GPx4 is an intracellular selenoprotein that directly reduces peroxidized phospholipids production in cell membranes, also known as phospholipid hydroperoxide GPx [8]. It is distinctly expressed in testes, comprised of cytosolic protein, mitochondrial protein (mGPx4) and nuclear protein (nGPx4), and constituting over 50% of mitochondrial capsule in midpiece of mature sperm [9]. In the early stage of spermatogenesis, GPx4 is believed to protect the developing sperm from oxidative stress-induced DNA damage. In the later phase, through cross-linkage with proteins in midpiece region, however, it provides the integrity to the sperm midpiece by becoming a structural component of mitochondrial sheath circumventing the flagellum, which is an essential component for sperm stability and motility [10]. Similarly, SEPP1 plays an essential role in male reproductive functions. It serves as a transport protein of Se, expressed in vesicle like structures in the basal region of the Sertoli cells [11]. Besides, SEPP1 mRNA was also expressed in Leydig cells of rats. The largest loss of Se was manifested in SEPP1 KO models, where a 77% decrease of Se was observed [12].
The foregoing evidences highlight that Se performs significant functions in the male reproductive system regulated by selenoproteins, especially GPX4 and SEPP1. Therefore, it is advisable to perform more studies focusing on the elucidation of additional roles played by GPX4 and SEPP1 in male reproductive functions. In the present study, we observed the influences of different dietary Se (adequate, low, and deficient) on the sperm quality, Se content of blood and tissues, and selenoproteins level, to investigate the important role of Se in male fertility via GPx4 and SEPP1.
Materials and methods
Experimental groups and diet regimes
Thirty-six of four-week SPF male Wista rats (Beijing HFK Bioscience Co., LTD, China) were feed with a standard housing environment. Following 1-week adaptation period, the rats were randomly divided (n = 12 each) into three groups: Se-adequate (Se-A), Se-low (Se-L), and Se-deficient (Se-D). According to the literatures [27, 28], Se supplements for Se-D and Se-A groups were 0.01 (no sodium selenite added) and 0.3 mg Se/kg, respectively. We took the middle value 0.15 mg Se/kg as Se-L. The diet fed to the animals in this study was supplied by Beijing HFK Bioscience Co., LTD, China. The license key of animal fodder was SCXK(Beijing)2014-0008. The rats of Se-A group were fed with the basal feed (1022). The rats of Se-L and Se-D groups were fed with custom-made feed (M1003G). Its composition was given in Table 1 and Table 2. The actual measured Se levels in this study were 0.37, 0.13, and 0.01 mg Se/kg for Se-A, Se-L, and Se-D groups, respectively. The weights were recorded once a week. After feed for 9 weeks, the rats were sacrificed by anesthesia, and the cauda epididymidis were quickly fetched for sperm count, motility, and deformity detections. Blood was taken from the abdominal aorta. The liver, testis, heart, and brain tissues were collected for Se, SEPP1, and GPx4 analysis. All procedures used in this study were approved by the Animal Care and Use Committee of National Institute of Nutrition and Health, Chinese Centre for Disease Prevention and Control.
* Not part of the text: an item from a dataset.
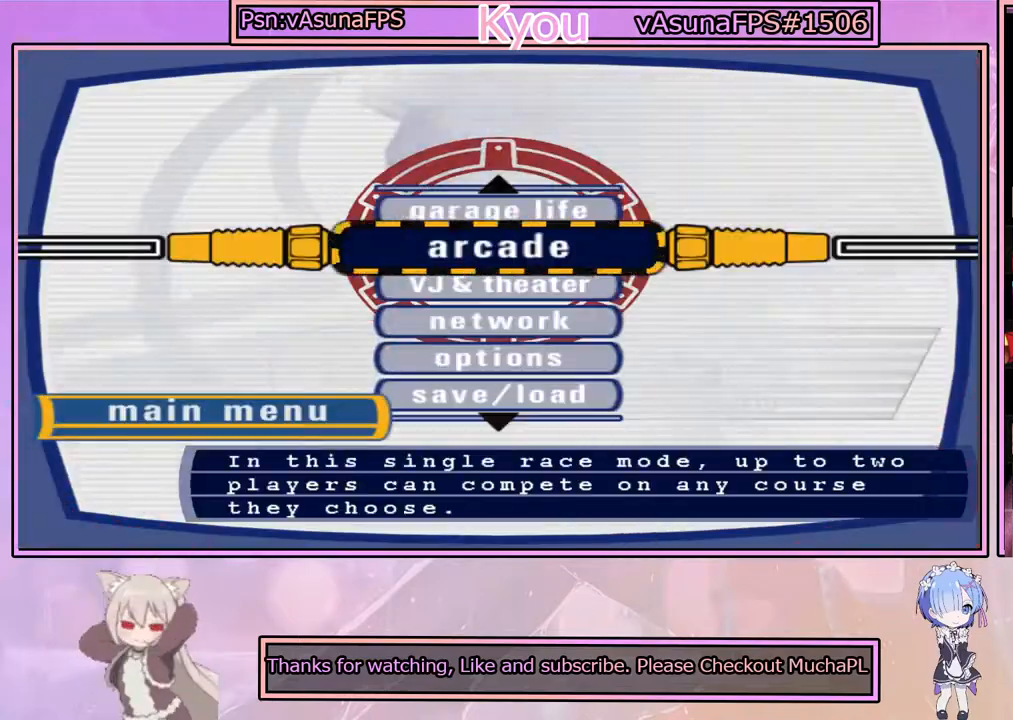
{"buttons": [], "left_stick": "center", "right_stick": "center", "events": []}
Detection of sperm count, motility and deformity
Sperm count and motility: The method was based on an epididymal sperm count protocol [13]. The sperm solution was immediately prepared after sample collection (n = 10–12), and the cells were loaded into a 100-mm-deep hemocytometer chamber (Thermo Fisher). The videos of the 4 corner squares of the chamber were recorded using a microscope (Nikon TS100) at 4003 magnification for 10 s. We then evaluated the sperm to assess their progressive motility (PM), no-progressive motility (NPM), and total motility (PM + NPM) with reference to the methods recommended by the WHO.
Deformity analysis: The methods for pathologic slide preparation and morphology analysis were obtained from the study by Seed et al [14]. Duplicate slides were prepared for each sperm sample (n = 6/group). We then randomly selected 200 sperm cells from each slide, and the cells were counted at 4003 amplification. The deformity rate (percentage) was calculated as (number of deformed sperm/total number of sperm) x100%.
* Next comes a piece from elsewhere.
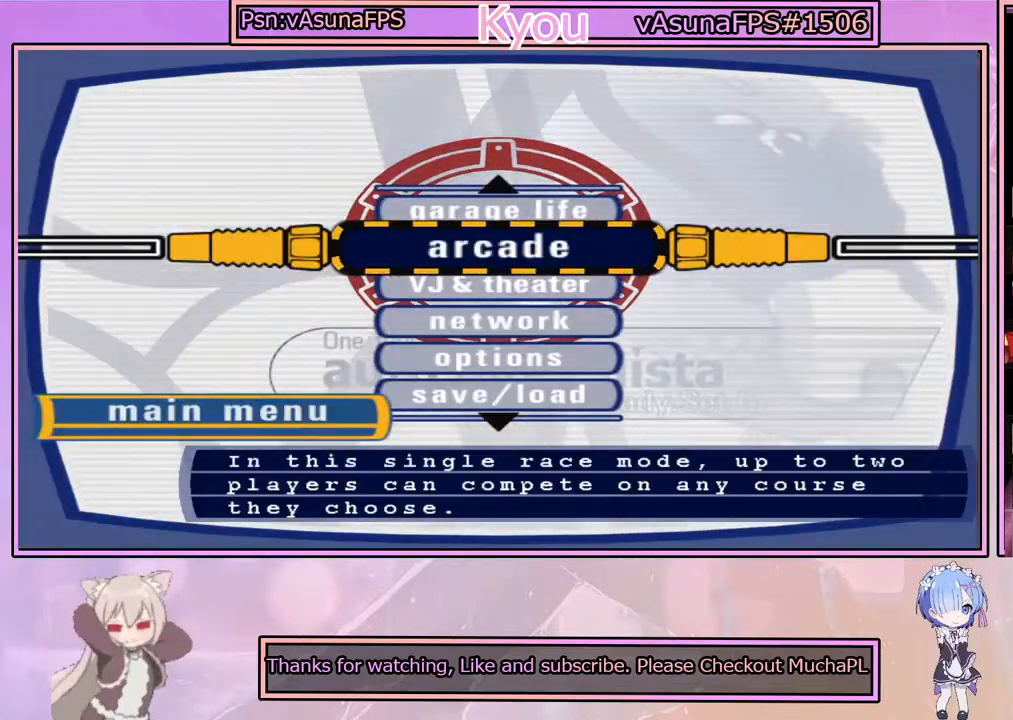
{"buttons": [], "left_stick": "center", "right_stick": "center", "events": []}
Se detection of whole blood and tissues in rats
For the analysis of whole blood and tissue Se, 1 g of a previously heated (25 °C) and shaken blood and tissue samples were weighed into 10-mL Teflon microwave vessels and 2 mL of 65% HNO3 was added. During digestion, the samples were digested at 120 °C for 10 min, after which the temperature was ramped to 120 °C (within 8 min), and then to 160 °C for 10 min, and finally to 175 °C for 20 min using a CEM MARS Xpress microwave system (CEM, Matthew, NC, USA). The cooled, digested samples were diluted to 10 mL with ultrapure water and analyzed for total Se content by inductively coupled plasma mass spectrometry (ICP-MS).
Double-antibody sandwich ELISA assay for SEPP1 and GPx
After cutting samples, check the weight and add cold PBS (PH7.4), and maintain samples at 2–8 °C after melting. The samples were homogenized by hand or grinders and centrifugated for 20 min at the speed of 2000–3000 rpm. The supernatant was collected for detection. The double-antibody sandwich ELISA assay for quantification of SEPP1 and GPx was used according to the instructions of a validated SEPP1/GPx-specific ELISA kit [15, 16]. Setting five standards for drawing calibration curve, the absorbance was measured using a microplate reader at a wavelength of 450 nm.
Statistical analysis
Data were analyzed using SPSS 22.0 software (SPSS Inc., Chicago, IL, USA). All values are expressed as Mean ± SEM. Comparisons between groups were statistically evaluated by Student’s test or one-way ANOVA with a post hoc Fisher’s test. A probability of p < 0.05 was considered to be statistically significant.
Results
Weight change of Rats
Their average weights were weekly given in Fig. 1. For the forgoing 6 weeks, the weight gains of the Se-A, Se-L, and Se-D groups were 207.88, 204.05, and 198.24 g, respectively. During the next 3 weeks, the weight gains became 41.74, 56.41, and 55.25 g, respectively. Compared with the Se-A and Se-L groups, the weight gain of rats in Se-D group was slow for the forgoing 6 weeks, but fast for the next 3 weeks.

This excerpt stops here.